Pick out every line in the listing below that contains the word "tráfico" and copy each one. Case counts.

BEGIN Dataset records

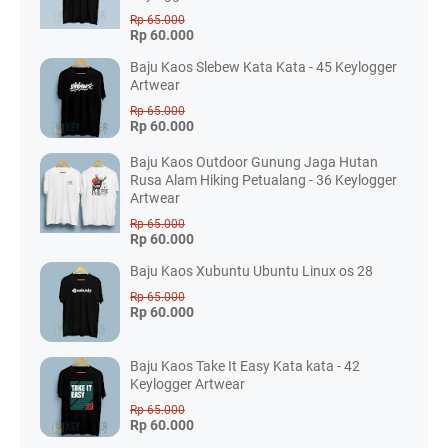
Rp 65.000
Rp 60.000
Baju Kaos Slebew Kata Kata - 45 Keylogger
Artwear
Rp 65.000
Rp 60.000
Baju Kaos Outdoor Gunung Jaga Hutan
Rusa Alam Hiking Petualang - 36 Keylogger
Artwear
Rp 65.000
Rp 60.000
Baju Kaos Xubuntu Ubuntu Linux os 28
Rp 65.000
Rp 60.000
Baju Kaos Take It Easy Kata kata - 42
Keylogger Artwear
Rp 65.000
Rp 60.000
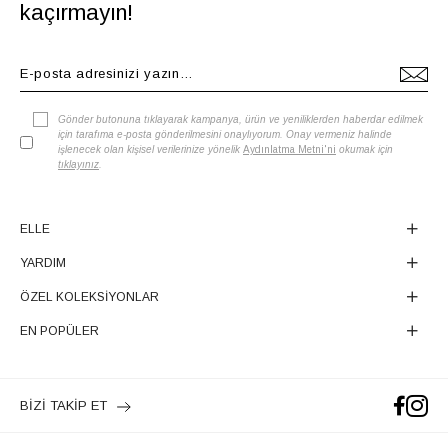
kaçırmayın!
Gönder butonuna tıklayarak kampanya, ürün ve yeniliklerden haberdar edilmek
için tarafıma e-posta gönderilmesini onaylıyorum. Onay vermeniz halinde
işlenecek olan kişisel verilerinize yönelik
Aydınlatma Metni'ni
okumak için
tıklayınız
.
ELLE
YARDIM
ÖZEL KOLEKSİYONLAR
EN POPÜLER
BİZİ TAKİP ET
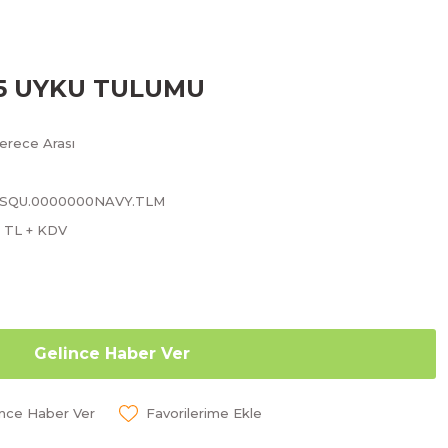
5 UYKU TULUMU
Derece Arası
.SQU.0000000NAVY.TLM
6 TL + KDV
Gelince Haber Ver
ünce Haber Ver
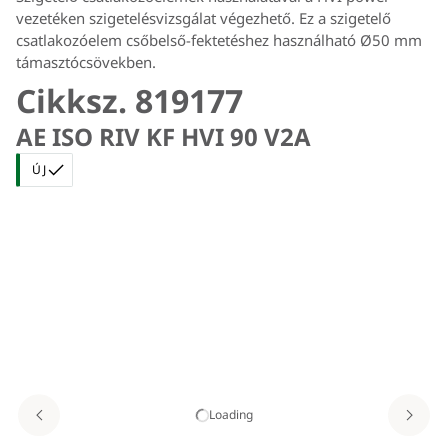
vezetéken szigetelésvizsgálat végezhető. Ez a szigetelő
csatlakozóelem csőbelső-fektetéshez használható Ø50 mm
támasztócsövekben.
Cikksz. 819177
AE ISO RIV KF HVI 90 V2A
ÚJ
Loading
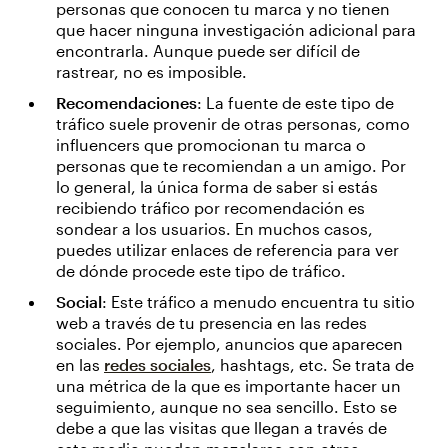
personas que conocen tu marca y no tienen
que hacer ninguna investigación adicional para
encontrarla. Aunque puede ser difícil de
rastrear, no es imposible.
Recomendaciones
: La fuente de este tipo de
tráfico suele provenir de otras personas, como
influencers que promocionan tu marca o
personas que te recomiendan a un amigo. Por
lo general, la única forma de saber si estás
recibiendo tráfico por recomendación es
sondear a los usuarios. En muchos casos,
puedes utilizar enlaces de referencia para ver
de dónde procede este tipo de tráfico.
Social
: Este tráfico a menudo encuentra tu sitio
web a través de tu presencia en las redes
sociales. Por ejemplo, anuncios que aparecen
en las
redes sociales
, hashtags, etc. Se trata de
una métrica de la que es importante hacer un
seguimiento, aunque no sea sencillo. Esto se
debe a que las visitas que llegan a través de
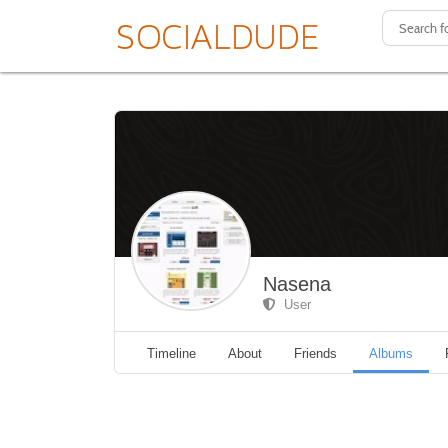
Nasena
User
Timeline
About
Friends
Albums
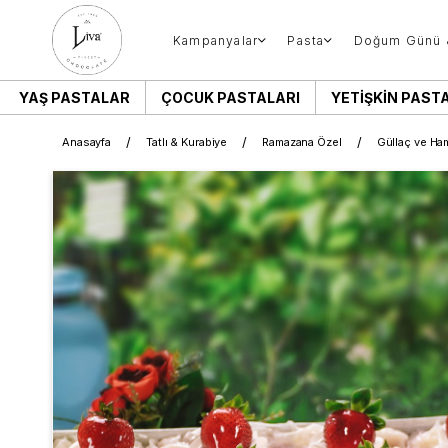
Kampanyalar
Pasta
Doğum Günü 
YAŞ PASTALAR
ÇOCUK PASTALARI
YETIŞKIN PAST
Anasayfa
Tatlı & Kurabiye
Ramazana Özel
Güllaç ve Hamu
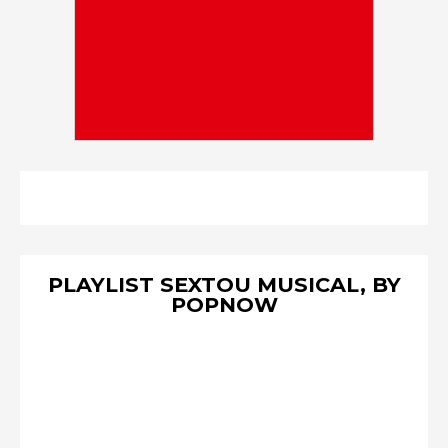
PLAYLIST SEXTOU MUSICAL, BY
POPNOW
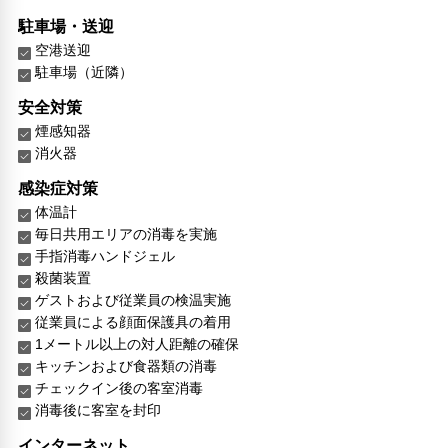
駐車場・送迎
空港送迎
駐車場（近隣）
安全対策
煙感知器
消火器
感染症対策
体温計
毎日共用エリアの消毒を実施
手指消毒ハンドジェル
殺菌装置
ゲストおよび従業員の検温実施
従業員による顔面保護具の着用
1メートル以上の対人距離の確保
キッチンおよび食器類の消毒
チェックイン後の客室消毒
消毒後に客室を封印
インターネット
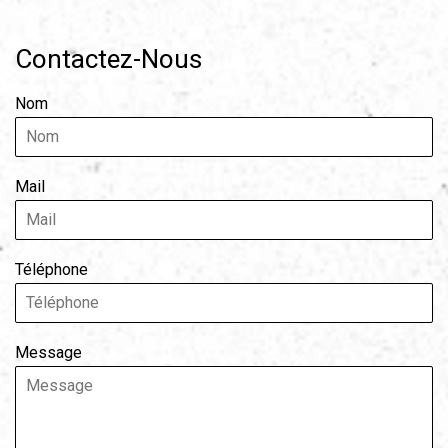
Contactez-Nous
Nom
Mail
Téléphone
Message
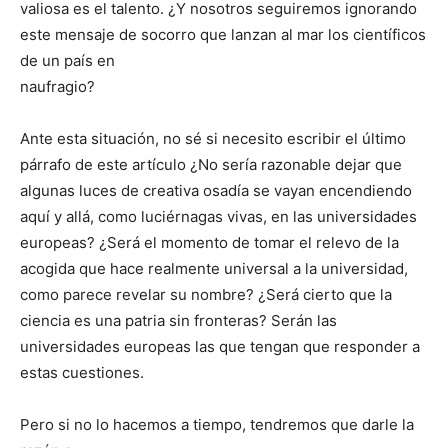
valiosa es el talento. ¿Y nosotros seguiremos ignorando
este mensaje de socorro que lanzan al mar los científicos
de un país en
naufragio?
Ante esta situación, no sé si necesito escribir el último
párrafo de este artículo ¿No sería razonable dejar que
algunas luces de creativa osadía se vayan encendiendo
aquí y allá, como luciérnagas vivas, en las universidades
europeas? ¿Será el momento de tomar el relevo de la
acogida que hace realmente universal a la universidad,
como parece revelar su nombre? ¿Será cierto que la
ciencia es una patria sin fronteras? Serán las
universidades europeas las que tengan que responder a
estas cuestiones.
Pero si no lo hacemos a tiempo, tendremos que darle la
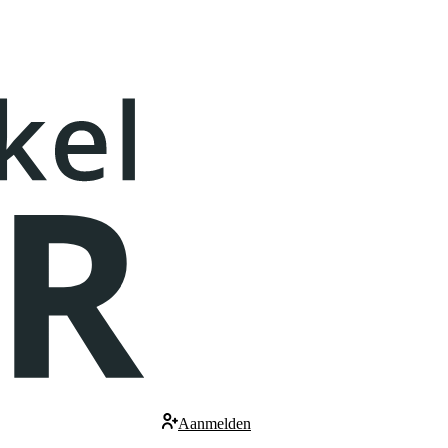
Aanmelden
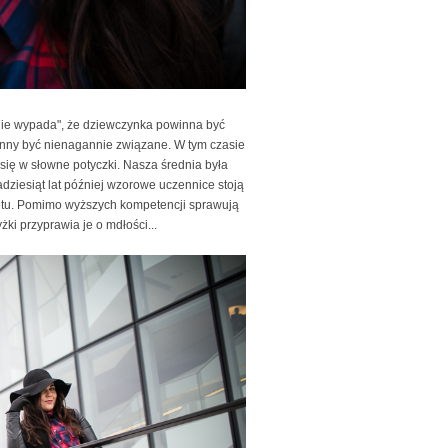
nie wypada", że dziewczynka powinna być
winny być nienagannie związane. W tym czasie
 się w słowne potyczki. Nasza średnia była
adziesiąt lat później wzorowe uczennice stoją
etu. Pomimo wyższych kompetencji sprawują
ki przyprawia je o mdłości...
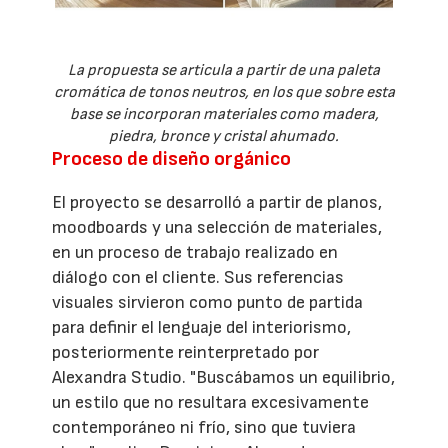
La propuesta se articula a partir de una paleta
cromática de tonos neutros, en los que sobre esta
base se incorporan materiales como madera,
piedra, bronce y cristal ahumado.
Proceso de diseño orgánico
El proyecto se desarrolló a partir de planos,
moodboards y una selección de materiales,
en un proceso de trabajo realizado en
diálogo con el cliente. Sus referencias
visuales sirvieron como punto de partida
para definir el lenguaje del interiorismo,
posteriormente reinterpretado por
Alexandra Studio. "Buscábamos un equilibrio,
un estilo que no resultara excesivamente
contemporáneo ni frío, sino que tuviera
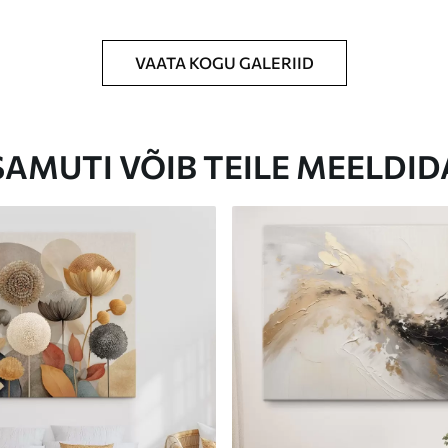
VAATA KOGU GALERIID
Eco-Premium
Hind Alates
23
.00
€
SAMUTI VÕIB TEILE MEELDID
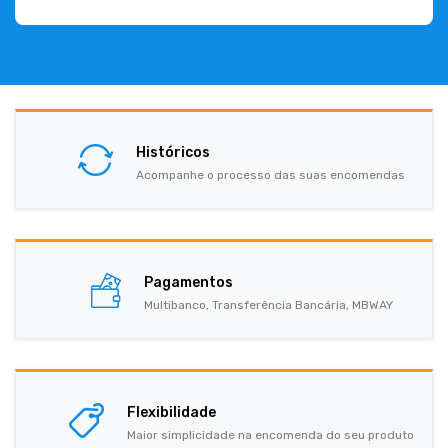
Históricos
Acompanhe o processo das suas encomendas
Pagamentos
Multibanco, Transferência Bancária, MBWAY
Flexibilidade
Maior simplicidade na encomenda do seu produto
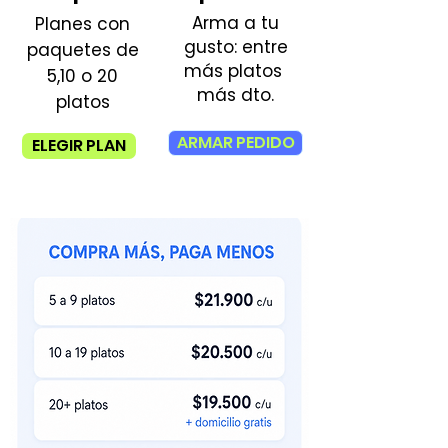
Arma a tu
Planes con
gusto: entre
paquetes de
más platos
5,10 o 20
más dto.
platos
ARMAR PEDIDO
ELEGIR PLAN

END Dataset records

▶ [Solution for this problem]
tráfico suele provenir de otras personas, como
recibiendo tráfico por recomendación es
de dónde procede este tipo de tráfico.
: Este tráfico a menudo encuentra tu sitio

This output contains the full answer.